Roche’s strategy paid off. By the end of its first 12 months on the market, Ocrevus had already nabbed a 7% share. In relapsing MS, about 70% of its scripts came from patients who had switched from other drugs.
Fast forward to 2019, and Ocrevus’ growth momentum continued strong despite some new entrants, such as Novartis’ Mayzent and Merck KGaA’s Mavenclad. The Roche med's sales jumped 57% to CHF 3.71 billion for the year; by December 31, it owned about 40% new-to-brand share in the U.S., and more than 150,000 people had been treated with the drug globally.
But it could soon face an in-class competitor in Novartis’ repurposed ofatumumab, currently an unsuccessful leukemia drug marketed under the brand name Arzerra. Both drugs are monoclonal antibodies to CD20, believed to play a part in the autoimmune attack on nerve cells in MS.
The Novartis drug recently topped Sanofi’s Aubagio at reducing relapse rates and slowing disability progression in relapsing forms of the disease. And physicians appear to like ofatumumab’s convenience of self-administration, while Ocrevus is given intravenously by a healthcare provider.

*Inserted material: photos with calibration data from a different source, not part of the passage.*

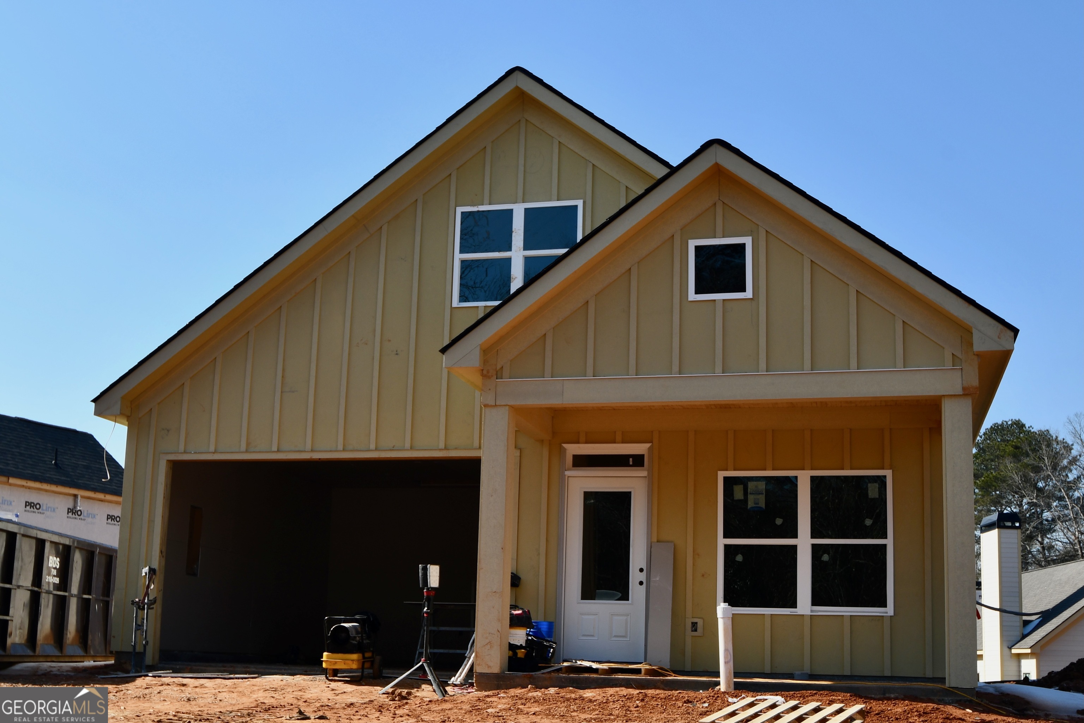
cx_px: 542
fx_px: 1084
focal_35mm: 36
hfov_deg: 53.1
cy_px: 362
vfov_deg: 36.9
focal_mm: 24
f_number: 8
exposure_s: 1/250
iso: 100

Roche has been rolling out long-term data to pad Ocrevus’ case, most recently showing that starting treatment earlier in the disease course—specifically in relapsing MS—nearly halved the risk of needing a walking aid, as compared to switching from Rebif.
On the convenience front, Roche has applied to shorten the infusion time to 2 hours from the current 3.5 hours, a bid recently accepted for review by U.S. and EU regulators.
However, the CD20 mechanism has its shortcomings. By tampering with B cells key to humoral response, Ocrevus could lead to a weakened immune system. A Roche-sponsored phase 3b study previously linked Ocrevus treatment to weakened immune responses to several vaccines, including seasonal flu shots. Ocrevus’ label also includes descriptions about an increased risk of respiratory tract infections.
The COVID-19 pandemic only accentuates those concerns, as Ocrevus’ first-quarter 2020 sales growth slowed down. Some countries have suggested patients delay the drug rather than visit their healthcare providers for the IV treatment, though Roche’s pharma chief Bill Anderson said the company hasn’t seen any alarms.